Jun 7, 2025 | 0 comments

I’ve lived in Cuenca long enough to know that numbers — especially when it comes to expats — are more art than science. Depending on whom you ask, there are either 2,000 foreigners living here, or 12,000, or a million and two if you include the ones who only come out on sunny days to eat ice cream. It all depends on your definition of “gringo.”

Some say the number of expats is around 8,000 to 10,000. But try confirming that. The migration office doesn’t publish coffee-table books of gringo headshots. Most estimates rely on a mix of anecdote, optimism, and sightings in the Supermaxi checkout line.

And we also don’t know how many gringos leave the city due to boredom or ill health, or take up permanent residence in a local cemetery.

Walk around Parque Calderón on a weekday afternoon and you might spot a couple of retirees in safari hats, maybe a vegan in cargo shorts carrying an umbrella. Visit a health food store or artisanal bakery, and you might feel like you’re back in Lake Wobegon. But do these glimpses indicate the presence of thousands? Difficult to say.

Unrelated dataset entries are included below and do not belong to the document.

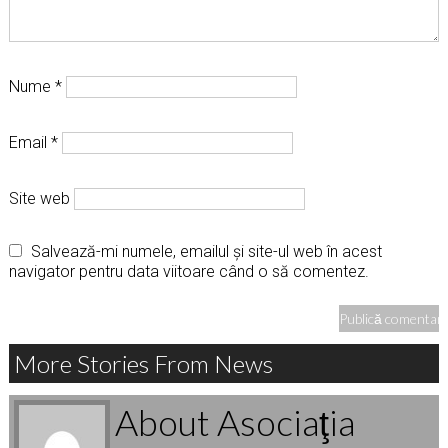
Nume
*
Email
*
Site web
Salvează-mi numele, emailul și site-ul web în acest
navigator pentru data viitoare când o să comentez.
More Stories From News
About Asociaţia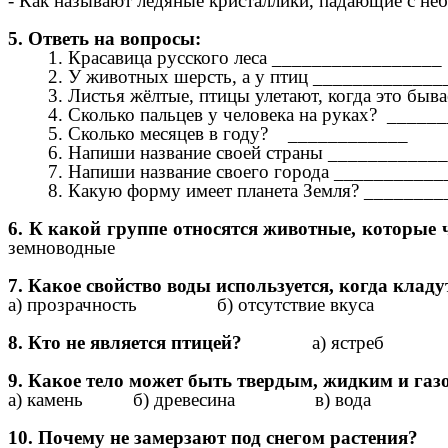
- Как называют ледяные кристаллики, падающие с 
5. Ответь на вопросы:
1. Красавица русского леса _________________
2. У животных шерсть, а у птиц _____________
3. Листья жёлтые, птицы улетают, когда это быв
4. Сколько пальцев у человека на руках? __
5. Сколько месяцев в году? ____________
6. Напиши название своей страны ____________
7. Напиши название своего города ___________
8. Какую форму имеет планета Земля? ________
6. К какой группе относятся животные, кото
земноводные
7. Какое свойство воды используется, когда кл
а) прозрачность б) отсутствие вкуса в) спо
8. Кто не является птицей?
а) ястреб
9. Какое тело может быть твердым, жидким и га
а) камень б) древесина в) вода
10. Почему не замерзают под снегом растения?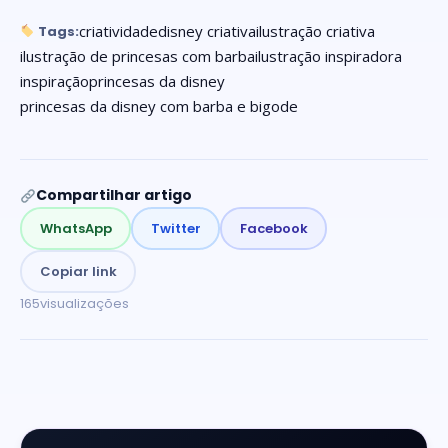
criatividade
disney criativa
ilustração criativa
Tags:
ilustração de princesas com barba
ilustração inspiradora
inspiração
princesas da disney
princesas da disney com barba e bigode
Compartilhar artigo
WhatsApp
Twitter
Facebook
Copiar link
165
visualizações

There are entire apartment blocks advertised as being “near gringo amenities,” yet many gringos I know rarely leave their homes except to buy bread or see a doctor. Perhaps Cuenca’s foreign population is more like a secret society: large in number, but discreet in behavior.

Anecdotal evidence suggests that if you go by supermarket sightings, Cuenca has fewer expats than advertised. Same with the number of gringos seen in public parks, restaurants, or shopping malls.

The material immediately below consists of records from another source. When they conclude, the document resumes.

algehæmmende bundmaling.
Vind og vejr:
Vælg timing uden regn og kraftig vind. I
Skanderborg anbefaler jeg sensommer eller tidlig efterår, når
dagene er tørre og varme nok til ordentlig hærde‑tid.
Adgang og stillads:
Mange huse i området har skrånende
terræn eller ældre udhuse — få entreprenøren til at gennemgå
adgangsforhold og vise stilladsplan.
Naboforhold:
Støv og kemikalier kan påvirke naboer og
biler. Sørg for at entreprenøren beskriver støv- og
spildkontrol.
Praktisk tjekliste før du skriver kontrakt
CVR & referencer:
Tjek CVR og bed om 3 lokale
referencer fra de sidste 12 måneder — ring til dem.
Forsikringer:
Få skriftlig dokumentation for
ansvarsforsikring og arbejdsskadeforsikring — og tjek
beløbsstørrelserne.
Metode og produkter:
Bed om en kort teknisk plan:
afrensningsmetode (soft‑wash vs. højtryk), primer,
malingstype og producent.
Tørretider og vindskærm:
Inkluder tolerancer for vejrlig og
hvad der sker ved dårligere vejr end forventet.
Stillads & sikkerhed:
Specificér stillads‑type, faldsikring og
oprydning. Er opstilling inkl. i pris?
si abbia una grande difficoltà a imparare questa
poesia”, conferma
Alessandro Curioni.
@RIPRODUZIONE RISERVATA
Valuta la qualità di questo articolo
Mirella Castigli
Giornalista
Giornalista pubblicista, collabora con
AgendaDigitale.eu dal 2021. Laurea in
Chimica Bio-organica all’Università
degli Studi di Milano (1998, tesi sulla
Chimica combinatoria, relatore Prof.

Ecuadorians working as housekeepers and cleaners say it’s surprisingly difficult to find regular work from foreign households. That, too, doesn’t square with the supposed thousands of households, unless there are a lot of gringos whose hobbies include emptying out the basket in their bathrooms, cleaning the bowl, and scrubbing the tiling in the shower, and folding laundry.

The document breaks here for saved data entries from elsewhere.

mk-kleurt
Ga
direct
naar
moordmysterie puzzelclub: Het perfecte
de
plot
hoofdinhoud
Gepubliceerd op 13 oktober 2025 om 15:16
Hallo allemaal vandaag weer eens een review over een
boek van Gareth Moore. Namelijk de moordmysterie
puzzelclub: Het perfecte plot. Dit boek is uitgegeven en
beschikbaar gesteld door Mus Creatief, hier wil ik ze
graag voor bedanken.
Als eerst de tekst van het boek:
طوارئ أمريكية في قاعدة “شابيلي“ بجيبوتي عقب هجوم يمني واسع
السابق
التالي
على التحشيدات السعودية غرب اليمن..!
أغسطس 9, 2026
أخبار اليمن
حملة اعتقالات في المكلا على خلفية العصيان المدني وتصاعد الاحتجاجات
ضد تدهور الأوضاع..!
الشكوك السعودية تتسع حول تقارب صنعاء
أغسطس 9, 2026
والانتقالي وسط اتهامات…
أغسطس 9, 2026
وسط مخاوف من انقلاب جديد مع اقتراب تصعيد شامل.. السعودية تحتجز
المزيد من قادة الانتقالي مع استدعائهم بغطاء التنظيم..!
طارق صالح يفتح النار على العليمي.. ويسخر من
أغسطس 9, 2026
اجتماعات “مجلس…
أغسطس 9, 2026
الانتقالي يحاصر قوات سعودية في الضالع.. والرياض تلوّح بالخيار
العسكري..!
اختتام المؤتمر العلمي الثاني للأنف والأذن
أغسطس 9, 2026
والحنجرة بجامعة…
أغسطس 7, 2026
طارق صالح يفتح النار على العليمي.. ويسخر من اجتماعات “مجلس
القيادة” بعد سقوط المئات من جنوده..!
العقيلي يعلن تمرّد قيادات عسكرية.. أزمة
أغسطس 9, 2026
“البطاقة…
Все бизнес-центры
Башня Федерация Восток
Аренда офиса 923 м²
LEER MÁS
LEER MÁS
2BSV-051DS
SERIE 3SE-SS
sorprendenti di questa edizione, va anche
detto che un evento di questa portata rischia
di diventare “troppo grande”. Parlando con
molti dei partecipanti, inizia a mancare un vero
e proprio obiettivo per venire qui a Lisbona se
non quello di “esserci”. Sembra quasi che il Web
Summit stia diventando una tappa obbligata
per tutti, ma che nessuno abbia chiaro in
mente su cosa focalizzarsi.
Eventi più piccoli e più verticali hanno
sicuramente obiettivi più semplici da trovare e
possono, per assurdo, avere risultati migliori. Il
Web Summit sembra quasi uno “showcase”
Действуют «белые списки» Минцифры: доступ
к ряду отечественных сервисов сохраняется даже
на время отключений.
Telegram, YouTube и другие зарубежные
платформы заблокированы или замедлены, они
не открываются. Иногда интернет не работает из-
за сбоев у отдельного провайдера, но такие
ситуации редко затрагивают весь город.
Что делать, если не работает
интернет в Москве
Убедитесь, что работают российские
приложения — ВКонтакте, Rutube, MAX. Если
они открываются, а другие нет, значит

Perhaps the numbers are inflated by counting part-timers: snowbirds from Canada, short-term renters escaping northern winters, or digital nomads just passing through. Or maybe they include Ecuadorians who’ve lived abroad and now return speaking English, giving the impression of a larger expat presence than actually exists.

One neighborhood often cited by travel journalists as a hub of foreign residents is colloquially called “Gringolandia.” But the nickname has more to do with the architecture than the ethnicity of its residents. The area is dotted with concrete tower blocks faced with tiles made to look like bricks — more North American in style than colonial Cuenca. Whether or not the buildings are full of foreigners is a separate question.

The numbers of gringos and gringas spotted and tagged in the closest Supermaxi to the area, the Feria Libre, and the nearby Batan shopping center suggest not.

Trying to count gringos in Cuenca is a bit like trying to count how many tourists visit the UK because they’re fans of the royal family. The interest is real, the influence is visible, but the numbers are maddeningly elusive and possibly nowhere near as high as the number who fly in for European soccer games or Wimbledon tennis.

Ultimately, trying to count Cuenca’s gringos is a bit like herding alpacas: theoretically possible, but why bother unless you’re making a sweater or selllng visa assistance services.

What we do know is this: the expat community here has influence beyond its numbers. It shapes local businesses, English-language media, and a chunk of the real estate market. But if you’re looking for 10,000 gringos, you may need to look harder—or accept that most of them are blending in better than you think.